The goal of this project is to implement the ray tracer described in the mini books Ray Tracing in One Weekend and Ray Tracing the Next Week in languages I don't use all of the time but I am interested in learning more about. I've only done Python and Rust so far, but on the horizon are:
- Go
- Ruby
- Racket
- ChezScheme
Been meaning to learn Rust for a while, this was a fun project to use for it. The borrow checker isn't as bad as people say, and if you want to not think about it too much, just make everything reference counted with Arc<>/Rc<>, heh. I was able to add threading very easily with the Rayon crate. I also took a quick detour and made a WebAssembly port of the raytracer using RustWasm. I haven't maintained it, so you may need to go back a few commits if you want a working version. Overall, I enjoyed writing code in Rust and hope to do more in the future.
This time through I noticed a typo in the book for the final image, the metal sphere needs to have a fuzz of 1.0, not 10.0. 10.0 is basically diffuse. Also, in contrast the python version, I'm outputting PFM file in HDR and then viewing the results in HDRView so I could play with tonemapping and get away from my hack to bring everything down to 0..1 range.

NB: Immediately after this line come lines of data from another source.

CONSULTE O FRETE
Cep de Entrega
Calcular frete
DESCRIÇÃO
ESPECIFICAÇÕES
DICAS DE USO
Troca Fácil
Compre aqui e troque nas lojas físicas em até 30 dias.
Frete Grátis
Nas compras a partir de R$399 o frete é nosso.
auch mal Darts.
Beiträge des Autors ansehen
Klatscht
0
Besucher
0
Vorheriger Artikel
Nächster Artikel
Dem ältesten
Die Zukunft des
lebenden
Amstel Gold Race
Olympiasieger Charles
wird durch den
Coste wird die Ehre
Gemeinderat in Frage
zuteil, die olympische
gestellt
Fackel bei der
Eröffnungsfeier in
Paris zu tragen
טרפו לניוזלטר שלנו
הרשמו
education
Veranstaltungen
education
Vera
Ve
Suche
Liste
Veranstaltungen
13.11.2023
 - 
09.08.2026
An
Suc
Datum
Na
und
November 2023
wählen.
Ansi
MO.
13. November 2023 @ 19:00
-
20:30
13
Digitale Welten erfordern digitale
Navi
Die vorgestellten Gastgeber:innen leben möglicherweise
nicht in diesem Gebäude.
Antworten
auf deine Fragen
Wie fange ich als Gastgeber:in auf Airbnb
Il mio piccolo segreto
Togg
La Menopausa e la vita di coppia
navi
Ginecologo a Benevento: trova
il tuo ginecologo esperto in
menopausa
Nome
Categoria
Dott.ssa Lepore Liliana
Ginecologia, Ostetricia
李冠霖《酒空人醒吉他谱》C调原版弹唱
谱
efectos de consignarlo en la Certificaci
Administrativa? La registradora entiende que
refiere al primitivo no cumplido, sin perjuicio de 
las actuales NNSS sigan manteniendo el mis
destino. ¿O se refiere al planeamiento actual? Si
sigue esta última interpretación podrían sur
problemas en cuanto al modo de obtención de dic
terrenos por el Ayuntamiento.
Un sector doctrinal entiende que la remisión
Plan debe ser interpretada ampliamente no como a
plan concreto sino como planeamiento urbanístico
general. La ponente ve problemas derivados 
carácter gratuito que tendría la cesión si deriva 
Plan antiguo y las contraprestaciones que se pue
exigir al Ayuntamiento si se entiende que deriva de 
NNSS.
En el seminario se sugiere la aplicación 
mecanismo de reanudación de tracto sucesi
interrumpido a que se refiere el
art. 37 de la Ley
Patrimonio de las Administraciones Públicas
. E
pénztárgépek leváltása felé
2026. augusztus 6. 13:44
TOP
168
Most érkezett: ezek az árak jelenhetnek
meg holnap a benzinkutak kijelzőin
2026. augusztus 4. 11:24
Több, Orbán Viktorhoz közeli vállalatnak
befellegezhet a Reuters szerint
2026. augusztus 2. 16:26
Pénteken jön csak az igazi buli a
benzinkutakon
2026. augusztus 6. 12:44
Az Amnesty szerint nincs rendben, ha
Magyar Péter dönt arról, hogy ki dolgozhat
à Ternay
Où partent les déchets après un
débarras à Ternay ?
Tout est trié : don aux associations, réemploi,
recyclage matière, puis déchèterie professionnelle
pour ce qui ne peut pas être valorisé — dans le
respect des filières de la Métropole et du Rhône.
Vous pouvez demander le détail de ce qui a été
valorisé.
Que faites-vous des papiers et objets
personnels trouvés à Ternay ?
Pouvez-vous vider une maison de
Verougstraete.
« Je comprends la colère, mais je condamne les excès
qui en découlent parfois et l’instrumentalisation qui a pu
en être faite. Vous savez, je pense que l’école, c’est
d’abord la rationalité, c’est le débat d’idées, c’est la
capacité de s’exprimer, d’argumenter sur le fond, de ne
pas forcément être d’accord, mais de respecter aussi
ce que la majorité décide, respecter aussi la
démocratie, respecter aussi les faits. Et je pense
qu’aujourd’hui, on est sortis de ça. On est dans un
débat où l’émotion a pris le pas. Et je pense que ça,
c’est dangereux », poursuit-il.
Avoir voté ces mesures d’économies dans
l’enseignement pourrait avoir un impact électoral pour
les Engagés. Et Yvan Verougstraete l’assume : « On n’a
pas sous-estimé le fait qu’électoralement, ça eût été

This was a pretty straightforward port of the C++ code over to Python. I've used Python a bit, but I always feel like I'm just writing C in Python. With all of the machine learning libraries available for Python that I'm interested in I decided I wanted to try and dive deeper into it. Python seems pretty slow if you don't use numpy to accelerate everything. I did end up adding some parallelism via forking so that the render times were only days instead of weeks. I also had to avoid NAN situations that the C++ code just dealt with by being careful with the comparisons that were being done. The spots were in the Dielectric material and AABB hit function. But it was pretty pleasnt language to use. I would have liked to explore generators a bit more, but I'll find another project for that.